After focusing for most of its 77-year history on being a provider of specialty electrical products for use in industrial applications, Woodhead Industries Inc. is setting its sights on a different segment of the industrial marketplace.
Through a series of strategic acquisitions and internal reorganization, the Deerfield, Ill., company has been quietly positioning itself to become a major player in what it sees as a growing market for electronic interconnects for use on factory floors.
"We've altered our corporate strategy to focus increasingly on the connectivity portion of industrial automation, because we feel that has the greatest growth opportunity for the company over the long haul," said Mark DeWinter, Woodhead's chairman, president, and chief executive.
The company aims to shift its sales mix, so that by 2002, 70% of its revenue will come from connectivity products, and 30% from its traditional electrical products, a reversal of its 1997 sales mix.
Using its Brad Harrison connector line and its Advanced Interconnect/FOCS subsidiary's copper- and fiber-optic custom cable assemblies as a base, Woodhead last year made two key acquisitions.
In February, the company bought Milan, Italy-based mPm S.r.l., a leading supplier of DIN 43650 output devices.
"[This] permits us to go to the world market with both input and output connectors," DeWinter said.
In July, Woodhead rounded out its interconnect business, buying a Canadian company called SST, a division of S-S Technologies Holdings Ltd.
SST, Waterloo, Ontario, produces a range of products for the industrial-automation market, including interface cards, gateway products, universal communications products, and backplane scanner modules for PLCs (programmable logic controllers).
Because SST's core competencies revolve around providing communication interfaces between various devices in a factory's automation network, the acquisition fit nicely with Woodhead's new corporate strategy, according to DeWinter.

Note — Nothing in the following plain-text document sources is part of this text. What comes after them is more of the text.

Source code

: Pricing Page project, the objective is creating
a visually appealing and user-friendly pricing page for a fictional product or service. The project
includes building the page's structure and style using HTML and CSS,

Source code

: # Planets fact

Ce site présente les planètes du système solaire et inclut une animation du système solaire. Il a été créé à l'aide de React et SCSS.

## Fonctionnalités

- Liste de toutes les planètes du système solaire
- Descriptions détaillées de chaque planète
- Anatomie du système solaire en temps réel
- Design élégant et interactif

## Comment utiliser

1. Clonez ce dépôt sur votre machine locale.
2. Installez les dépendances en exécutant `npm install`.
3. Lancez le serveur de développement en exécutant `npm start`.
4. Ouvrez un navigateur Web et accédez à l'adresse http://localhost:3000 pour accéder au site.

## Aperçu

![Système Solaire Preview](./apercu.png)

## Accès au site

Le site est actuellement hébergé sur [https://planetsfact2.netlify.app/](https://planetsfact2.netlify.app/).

"The Brad Harrison and mPm lines are physical-device connections," he explained. "But the world of connectivity, as we've defined it on the factory floor, also involves the connection of devices into a communications network. Given the growth in communications networks on the factory floor, and because it provides a connection point to the devices, [SST] was a sound acquisition. It fit into the connectivity strategy and it's a high-growth product on a global basis."
But the high-growth potential comes with a risk, one analyst noted.
"It's a higher-risk venture than they've had before, but I think it's one which is very worthwhile," said Lowell Bourne, an analyst with Smith Moore & Co., St. Louis.
"I've got a great deal of confidence in the management of the firm and I think they'll be able to execute on that. I think the management of Woodhead is one of the strongest management teams of any company its size in the U.S."